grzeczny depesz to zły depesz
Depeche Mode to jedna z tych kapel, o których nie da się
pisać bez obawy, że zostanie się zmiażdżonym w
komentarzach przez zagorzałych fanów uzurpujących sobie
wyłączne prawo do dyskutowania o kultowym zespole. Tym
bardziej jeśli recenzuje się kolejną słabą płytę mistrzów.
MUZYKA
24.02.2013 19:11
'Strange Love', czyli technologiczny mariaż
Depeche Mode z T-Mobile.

■ ■ ■ ■ ■ ■ ■

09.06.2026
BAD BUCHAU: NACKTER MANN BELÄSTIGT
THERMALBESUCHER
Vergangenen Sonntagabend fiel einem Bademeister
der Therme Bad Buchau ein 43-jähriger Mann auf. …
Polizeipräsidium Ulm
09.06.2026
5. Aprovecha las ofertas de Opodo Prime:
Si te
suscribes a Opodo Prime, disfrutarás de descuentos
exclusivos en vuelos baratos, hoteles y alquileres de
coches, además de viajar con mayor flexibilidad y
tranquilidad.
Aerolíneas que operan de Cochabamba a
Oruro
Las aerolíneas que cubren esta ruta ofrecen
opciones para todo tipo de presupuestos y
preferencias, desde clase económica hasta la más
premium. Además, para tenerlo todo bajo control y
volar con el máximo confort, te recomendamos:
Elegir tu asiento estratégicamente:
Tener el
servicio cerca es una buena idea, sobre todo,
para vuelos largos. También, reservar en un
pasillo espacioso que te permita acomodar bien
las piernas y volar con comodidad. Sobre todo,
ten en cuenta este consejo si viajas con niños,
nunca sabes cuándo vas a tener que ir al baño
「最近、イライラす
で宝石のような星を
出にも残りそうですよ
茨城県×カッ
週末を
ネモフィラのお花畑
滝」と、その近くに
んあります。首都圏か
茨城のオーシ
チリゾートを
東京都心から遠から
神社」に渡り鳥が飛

■ ■ ■ ■ ■ ■ ■

Rewrite the part that opens with the line containing "grzeczny depesz to zły depesz" and closes with the line containing "Depeche Mode z T-Mobile.", both ends included, as a numbered list, leaving out any blank lines.

■ Answer space
1. grzeczny depesz to zły depesz
2. Depeche Mode to jedna z tych kapel, o których nie da się
3. pisać bez obawy, że zostanie się zmiażdżonym w
4. komentarzach przez zagorzałych fanów uzurpujących sobie
5. wyłączne prawo do dyskutowania o kultowym zespole. Tym
6. bardziej jeśli recenzuje się kolejną słabą płytę mistrzów.
7. MUZYKA
8. 24.02.2013 19:11
9. 'Strange Love', czyli technologiczny mariaż
10. Depeche Mode z T-Mobile.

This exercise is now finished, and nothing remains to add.